Tarefas propostas:
1. Reproduza o trecho do texto sobre o homicídio preterdoloso, começando em "Vale a pena" e terminando em "SÚMULA Nº 400STF.", trocando "STJ" por "Superior Tribunal de Justiça".
2. Segundo o texto sobre o homicídio preterdoloso, de quem era o parecer cuja tese prevaleceu no caso do índio Pataxó Galdino Jesus da Silva?

Texto para leitura:
○ ○ ○ ○ ○ ○ ○
Quanto à competência para julgamento do homicidio preterdoloso, por sua vez o art. 5º, XXXVIII, d, da Lei Fundamental dispõe ser o Júri juiz soberano para o julgamento de crimes dolosos contra a vida, sendo que de acordo com E. Magalhães NORONHA9 o referido dispositivo não pode ser interpretado ampliativamente por ser o Júri tribunal especial. Em vista disso, o homicídio preterdoloso, crime de forma híbrida, seria da alçada do juiz singular,  inclusive por ser infenso ao rol do art. 74, § 1º, do CPP -que disciplina a competência do Júri.

 

Destarte, em relação à essência do crime insta assinalar que não existe animus necandi em “homicídio” preterdoloso. Em outras palavras, o Júri não julga o delito de lesões corporais especificamente, em que é característica a intenção de ferir (animus laedendi), mas sim o típico homicídio doloso tentado ou consumado, em que sempre há a peculiar intenção de matar. Por exemplo, no caso do índio Pataxó Galdino Jesus da Silva, que morreu queimado em Brasília em 1997, houve intensa discussão acerca da  existência ou não de animus necandi por parte dos acusados. Ao final, prevaleceu a tese defendida pelo parecer do mestre Damásio E. de Jesus, concluindo que, naquela oportunidade, houve homicídio qualificado com dolo eventual.

 

Frise-se que, anteriormente, havia ocorrido a desclassificação do crime, pelo juízo a quo, por entender que se tratava de típica lesão corporal seguida de morte tendo-se em vista diversos argumentos, dentre eles: “o fogo normalmente não mata”; “os acusados nunca anuíram ao resultado morte” eo “resultado morte lhes escapou à vontade” só podendo a eles ser atribuído pela ‘previsibilidade’ (referindo-se à culpa). 
 
Vale a pena destacar que o julgamento do Recurso Especial nº 192.049/DF pelo STJ, decidindo pela pronúncia dos réus nos termos da denúncia, restou no ponto assim ementada:

 

“PENAL E PROCESSUAL PENAL. RECURSO ESPECIAL. 
TEMPESTIVIDADE. PREQUESTIONAMENTO SÚMULA Nº 400STF. 
JÚRI. HOMICÍDIO QUALIFICADO E LESÃO CORPORAL 
SEGUIDA DE MORTE. PRONÚNCIA DESCLASSIFICAÇÃO.
○ ○ ○ ○ ○ ○ ○
Linhas de dados:
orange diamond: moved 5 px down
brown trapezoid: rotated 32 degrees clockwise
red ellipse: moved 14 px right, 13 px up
○ ○ ○ ○ ○ ○ ○
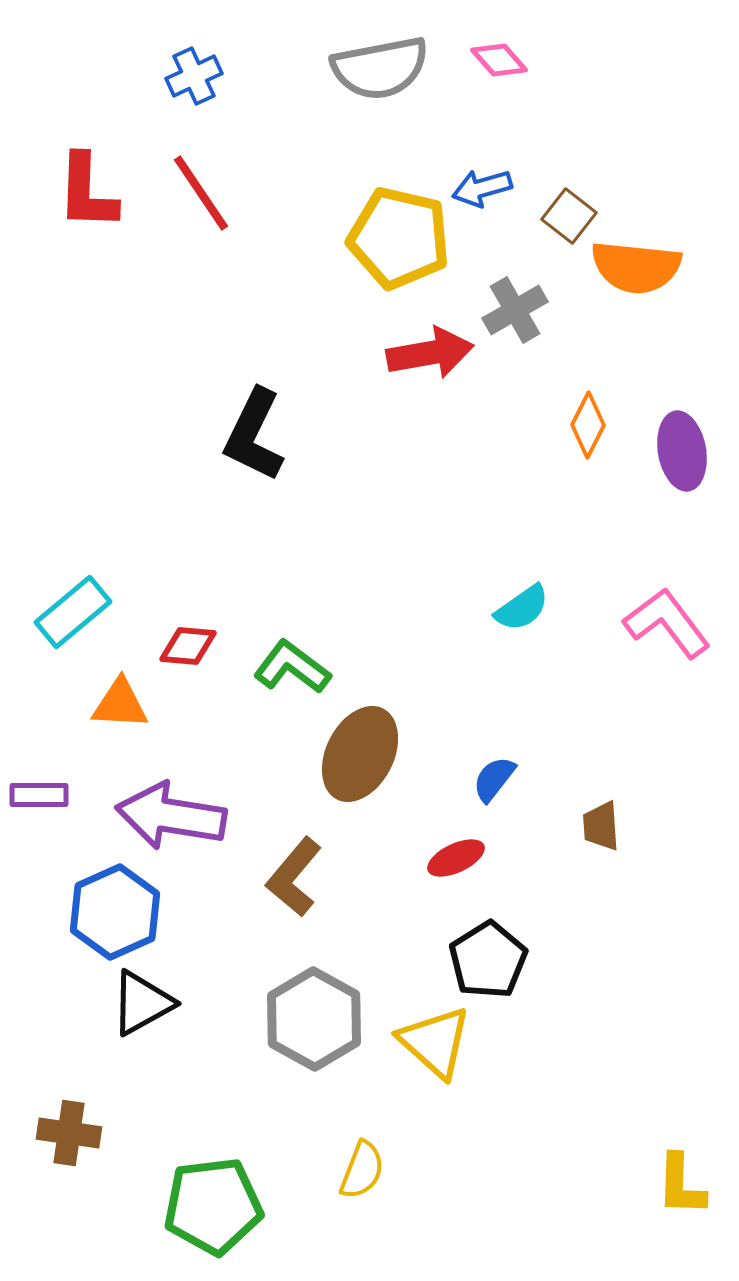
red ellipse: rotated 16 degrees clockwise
○ ○ ○ ○ ○ ○ ○
Respostas das tarefas:
1.
Vale a pena destacar que o julgamento do Recurso Especial nº 192.049/DF pelo Superior Tribunal de Justiça, decidindo pela pronúncia dos réus nos termos da denúncia, restou no ponto assim ementada:

 

“PENAL E PROCESSUAL PENAL. RECURSO ESPECIAL. 
TEMPESTIVIDADE. PREQUESTIONAMENTO SÚMULA Nº 400STF.

2. Do mestre Damásio E. de Jesus.